Wouldn't it be easier to spread a deinstall command to all reachable PCs to cripple the botnet? This could be done over and over again until most PCs are clean.

Apparently I don't know enough about botnets, so please help me out. Do clients check commands from multiple sources? I.e. in a P2P botnet, do they accept multiple commands from various other bots and then compare them to check which one is valid? Same for C&C servers. Will they connect to the first active C&C and execute whatever command is placed for there? If so, the only two things hindering researchers from using the botnet infrastructure is access to C&C servers and possibly encryption keys to send valid commands.

The point is that simply removing the C&C servers leaves the affected PC wide open an possibly even in a state where it constantly tries to communicate with other bots / download commands? So if ever another C&C server gets reachable, the bots will be active again.

A possible reason that sprung to my mind was that deinstalling anything from a target PC could possibly be seen as an unlawful interaction with one's PC.

2 Answers 2


In answer to your questions about bots, this depends on the bot itself, I mean it is up to its designer to design how the bot itself receives commands.
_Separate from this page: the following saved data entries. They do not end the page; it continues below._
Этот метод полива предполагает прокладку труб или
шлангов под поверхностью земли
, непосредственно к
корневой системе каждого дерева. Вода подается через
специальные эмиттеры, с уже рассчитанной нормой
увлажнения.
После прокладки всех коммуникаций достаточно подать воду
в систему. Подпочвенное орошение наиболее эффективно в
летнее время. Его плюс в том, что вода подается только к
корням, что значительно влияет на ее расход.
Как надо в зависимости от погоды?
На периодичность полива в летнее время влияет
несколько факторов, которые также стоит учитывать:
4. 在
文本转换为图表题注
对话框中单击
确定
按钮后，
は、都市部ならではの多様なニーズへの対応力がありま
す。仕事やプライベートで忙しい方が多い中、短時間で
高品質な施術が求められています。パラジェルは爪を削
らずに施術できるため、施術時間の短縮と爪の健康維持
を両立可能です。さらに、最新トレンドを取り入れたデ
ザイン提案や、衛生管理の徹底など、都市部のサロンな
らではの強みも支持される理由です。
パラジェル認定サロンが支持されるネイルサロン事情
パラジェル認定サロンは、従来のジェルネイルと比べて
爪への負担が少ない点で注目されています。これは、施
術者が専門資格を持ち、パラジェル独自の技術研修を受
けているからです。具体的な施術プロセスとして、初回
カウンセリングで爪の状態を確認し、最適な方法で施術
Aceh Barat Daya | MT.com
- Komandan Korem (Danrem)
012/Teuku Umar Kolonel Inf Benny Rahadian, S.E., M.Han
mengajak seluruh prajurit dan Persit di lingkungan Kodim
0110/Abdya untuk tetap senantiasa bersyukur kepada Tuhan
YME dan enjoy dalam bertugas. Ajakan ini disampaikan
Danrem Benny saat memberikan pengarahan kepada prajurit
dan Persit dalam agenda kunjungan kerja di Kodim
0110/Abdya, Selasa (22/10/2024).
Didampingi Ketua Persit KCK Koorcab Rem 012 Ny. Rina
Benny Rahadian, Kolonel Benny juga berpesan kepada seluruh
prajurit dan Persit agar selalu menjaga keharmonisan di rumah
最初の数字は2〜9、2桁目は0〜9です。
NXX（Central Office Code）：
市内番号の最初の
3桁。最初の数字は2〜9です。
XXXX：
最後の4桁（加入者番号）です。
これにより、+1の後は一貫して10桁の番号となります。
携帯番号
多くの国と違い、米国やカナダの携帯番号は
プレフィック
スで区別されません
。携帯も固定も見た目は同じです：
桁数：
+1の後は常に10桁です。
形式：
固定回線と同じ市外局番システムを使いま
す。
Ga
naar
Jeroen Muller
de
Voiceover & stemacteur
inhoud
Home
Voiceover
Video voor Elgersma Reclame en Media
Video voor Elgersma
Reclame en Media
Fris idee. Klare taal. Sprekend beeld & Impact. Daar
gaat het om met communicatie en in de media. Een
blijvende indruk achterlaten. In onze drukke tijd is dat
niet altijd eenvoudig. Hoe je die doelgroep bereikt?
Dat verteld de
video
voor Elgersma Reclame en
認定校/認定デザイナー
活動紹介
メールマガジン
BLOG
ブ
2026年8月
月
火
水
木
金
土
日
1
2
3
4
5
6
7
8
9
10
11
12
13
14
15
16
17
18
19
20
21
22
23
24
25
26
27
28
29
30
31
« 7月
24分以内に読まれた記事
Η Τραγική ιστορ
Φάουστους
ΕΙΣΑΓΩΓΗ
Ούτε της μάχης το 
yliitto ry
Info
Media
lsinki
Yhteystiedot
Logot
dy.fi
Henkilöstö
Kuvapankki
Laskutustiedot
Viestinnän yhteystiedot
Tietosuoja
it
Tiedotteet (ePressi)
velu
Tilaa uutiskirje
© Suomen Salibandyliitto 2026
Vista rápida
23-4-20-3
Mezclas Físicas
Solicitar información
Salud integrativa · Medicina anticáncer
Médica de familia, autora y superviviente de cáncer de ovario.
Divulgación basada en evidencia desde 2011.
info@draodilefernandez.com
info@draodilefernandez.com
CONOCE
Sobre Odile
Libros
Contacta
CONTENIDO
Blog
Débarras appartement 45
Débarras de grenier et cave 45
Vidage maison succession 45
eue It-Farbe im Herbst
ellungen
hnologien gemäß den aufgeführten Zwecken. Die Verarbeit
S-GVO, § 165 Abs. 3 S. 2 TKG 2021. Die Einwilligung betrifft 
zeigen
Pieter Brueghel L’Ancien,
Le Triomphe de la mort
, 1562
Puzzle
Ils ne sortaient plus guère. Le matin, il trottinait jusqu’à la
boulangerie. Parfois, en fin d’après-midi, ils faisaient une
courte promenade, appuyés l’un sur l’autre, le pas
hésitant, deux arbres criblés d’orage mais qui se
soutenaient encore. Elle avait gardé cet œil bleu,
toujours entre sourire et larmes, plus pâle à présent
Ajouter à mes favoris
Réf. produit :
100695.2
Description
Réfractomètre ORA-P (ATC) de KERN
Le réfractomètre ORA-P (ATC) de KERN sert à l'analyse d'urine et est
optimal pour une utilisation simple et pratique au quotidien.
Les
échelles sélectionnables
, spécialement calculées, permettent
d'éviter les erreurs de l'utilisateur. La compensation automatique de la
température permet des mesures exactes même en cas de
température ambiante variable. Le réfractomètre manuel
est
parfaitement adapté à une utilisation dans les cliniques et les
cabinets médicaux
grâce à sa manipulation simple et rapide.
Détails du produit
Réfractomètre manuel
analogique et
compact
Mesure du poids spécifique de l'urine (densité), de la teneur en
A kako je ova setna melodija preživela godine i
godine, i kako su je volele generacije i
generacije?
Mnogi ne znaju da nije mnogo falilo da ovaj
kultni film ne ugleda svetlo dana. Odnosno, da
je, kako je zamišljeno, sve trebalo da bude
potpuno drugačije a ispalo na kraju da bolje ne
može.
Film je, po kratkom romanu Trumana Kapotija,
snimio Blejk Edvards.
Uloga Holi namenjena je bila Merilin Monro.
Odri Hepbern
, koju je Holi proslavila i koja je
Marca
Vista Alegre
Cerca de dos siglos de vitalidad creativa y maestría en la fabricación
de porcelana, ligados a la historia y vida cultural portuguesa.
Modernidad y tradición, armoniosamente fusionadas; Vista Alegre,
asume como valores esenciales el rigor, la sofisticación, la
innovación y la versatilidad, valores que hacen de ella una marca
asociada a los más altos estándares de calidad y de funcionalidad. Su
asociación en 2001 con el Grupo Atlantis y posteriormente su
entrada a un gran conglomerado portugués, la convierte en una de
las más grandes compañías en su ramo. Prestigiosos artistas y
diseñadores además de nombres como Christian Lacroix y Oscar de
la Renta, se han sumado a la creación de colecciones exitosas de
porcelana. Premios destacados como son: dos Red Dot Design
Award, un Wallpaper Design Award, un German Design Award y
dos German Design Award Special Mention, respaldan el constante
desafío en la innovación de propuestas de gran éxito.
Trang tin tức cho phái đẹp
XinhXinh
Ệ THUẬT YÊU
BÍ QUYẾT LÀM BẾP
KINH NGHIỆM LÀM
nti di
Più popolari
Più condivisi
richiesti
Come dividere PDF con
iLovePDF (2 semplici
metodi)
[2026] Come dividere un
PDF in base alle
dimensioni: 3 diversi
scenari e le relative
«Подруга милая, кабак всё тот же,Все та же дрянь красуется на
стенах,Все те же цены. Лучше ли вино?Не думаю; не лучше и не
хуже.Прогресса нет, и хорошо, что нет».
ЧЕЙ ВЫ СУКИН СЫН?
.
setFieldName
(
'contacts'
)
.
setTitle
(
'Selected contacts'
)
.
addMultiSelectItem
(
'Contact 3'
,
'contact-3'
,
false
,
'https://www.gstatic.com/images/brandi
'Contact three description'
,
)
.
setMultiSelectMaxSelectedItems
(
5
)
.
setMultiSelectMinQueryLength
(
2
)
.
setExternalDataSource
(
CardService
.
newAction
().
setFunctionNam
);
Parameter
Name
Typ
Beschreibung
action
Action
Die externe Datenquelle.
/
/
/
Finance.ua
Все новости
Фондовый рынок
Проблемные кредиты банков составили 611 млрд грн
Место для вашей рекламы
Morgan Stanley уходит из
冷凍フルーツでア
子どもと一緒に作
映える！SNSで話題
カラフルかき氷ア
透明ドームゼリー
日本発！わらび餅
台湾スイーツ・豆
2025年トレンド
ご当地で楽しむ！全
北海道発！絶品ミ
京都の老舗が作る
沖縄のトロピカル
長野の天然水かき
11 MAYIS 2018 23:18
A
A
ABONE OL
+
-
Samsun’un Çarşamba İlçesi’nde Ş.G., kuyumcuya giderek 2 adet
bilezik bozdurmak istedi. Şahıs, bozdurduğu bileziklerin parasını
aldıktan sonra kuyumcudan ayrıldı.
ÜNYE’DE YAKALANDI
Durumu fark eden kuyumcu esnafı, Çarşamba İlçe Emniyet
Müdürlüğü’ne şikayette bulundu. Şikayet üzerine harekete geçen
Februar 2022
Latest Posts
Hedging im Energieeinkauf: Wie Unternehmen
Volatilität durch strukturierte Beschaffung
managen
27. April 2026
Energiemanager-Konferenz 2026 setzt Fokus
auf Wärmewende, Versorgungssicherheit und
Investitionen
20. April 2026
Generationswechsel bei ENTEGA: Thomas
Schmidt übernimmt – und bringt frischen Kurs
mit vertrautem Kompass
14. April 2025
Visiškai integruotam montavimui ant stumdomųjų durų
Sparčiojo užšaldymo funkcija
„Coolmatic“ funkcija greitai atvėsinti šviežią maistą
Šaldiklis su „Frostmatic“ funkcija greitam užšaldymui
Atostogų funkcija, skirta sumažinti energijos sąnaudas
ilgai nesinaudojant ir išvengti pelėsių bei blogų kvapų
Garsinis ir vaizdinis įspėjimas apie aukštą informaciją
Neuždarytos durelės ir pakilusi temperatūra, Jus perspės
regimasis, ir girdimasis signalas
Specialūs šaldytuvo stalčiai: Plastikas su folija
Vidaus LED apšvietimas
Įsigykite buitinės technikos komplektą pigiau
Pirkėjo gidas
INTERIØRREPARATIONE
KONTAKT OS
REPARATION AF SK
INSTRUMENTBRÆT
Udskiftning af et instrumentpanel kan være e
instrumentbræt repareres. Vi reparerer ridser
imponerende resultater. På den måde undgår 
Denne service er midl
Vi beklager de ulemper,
The 'traditional' method is ofcourse to connect to a IRC channel and wait for instruction,

P2P is often more difficult to implement (due to NAT/Port Forwarding) and easier to detect (because holes in firewalls are easier to see. )

'Taking ownership' of C&C Servers, it is primarily to ensure that nobody else does, even by accident, and primarily to ensure that a IP address does not get 'hammered' to much if the IP is allowed back into general circulation (for example, imaging a botnet of 2 million machines hitting a IP address once per day, thats 1388.8 tcp connections per minute. could have a detrimental effect. )

As for 'not self destructing' the bots themselves, it is because it is not ethical to run code on another machine without the users consent (even if it is for their own good. ). Its possible that the removal might require a reboot in some cases, or might effect running processes. (if my machine reboots without my knowledge I am going to go out hunting for blood. can you imagine the backlash if the un-install process caused some damage by accident?)


There are likely legal and ethical implications in utilizing a botnet's infrastructure to uninstall it remotely on all affected hosts. It may not be legal for even the authorities in a country to access personal or corporate resources. In addition, if the uninstall is not successful or poorly planned it could have further negative consequences. There is also no guarantee that it would uninstall from all affected nodes.

By shutting down the C&C servers, law enforcement is also often targeting the people and the resources- i.e., they are seeking more than a technical fix.